Objective: Although several methods for the generation of dendritic cells (DCs) exist, little is known about the transmigration capacities of the cells developed. Their ability to migrate to the adjacent lymphatic system is relevant since their efficacy does also rely on their potential to interact with lymphocytes.
Methods: We studied the transmigration of DCs derived from hematopoietic progenitor cells (HPC), from peripheral blood monocytes, and from leukemic cells. DCs from monocytes and leukemic cells could be generated within 1 week, whereas DCs from HPC needed 2 weeks for maturation.

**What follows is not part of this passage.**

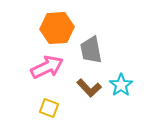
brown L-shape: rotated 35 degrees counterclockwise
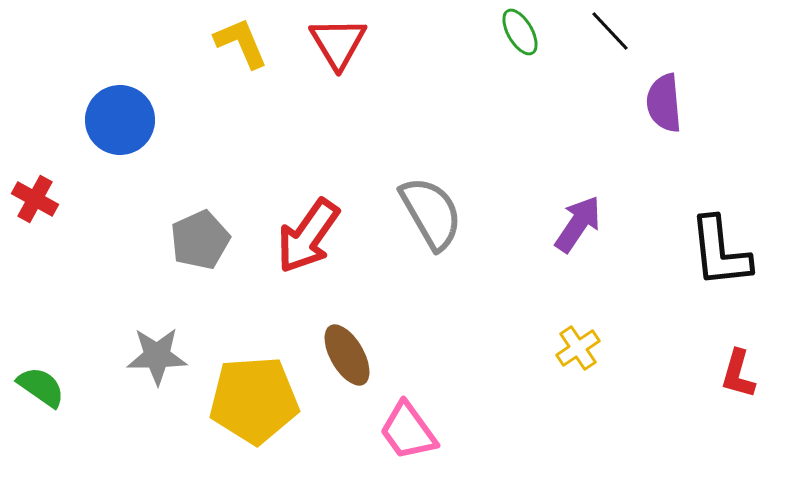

Results: While DCs from all sources showed similar morphologic features and allostimulatory capacities, their transmigration capacities varied: HPC-derived DCs showed the highest migratory response to macrophage inflammatory protein (MIP)-3alpha and beta. Monocyte-derived DCs were equally attracted to MIP-3beta and stroma-derived factor (SDF)-1alpha. Only few leukemic DCs migrated in response to SDF-1. Other chemoattractants tested included MIP-1alpha and RANTES. Replacement of fetal bovine by human serum did not change the DC's overall migratory capacities. It did, however, influence the responsiveness to certain chemokines.
Conclusion: Although DCs from all three sources are immunocompetent antigen-presenting cells, our findings suggest that HPC and monocyte-derived DCs can be administered subcutaneously and intravenously, but that leukemic DCs should be injected into the lymph node.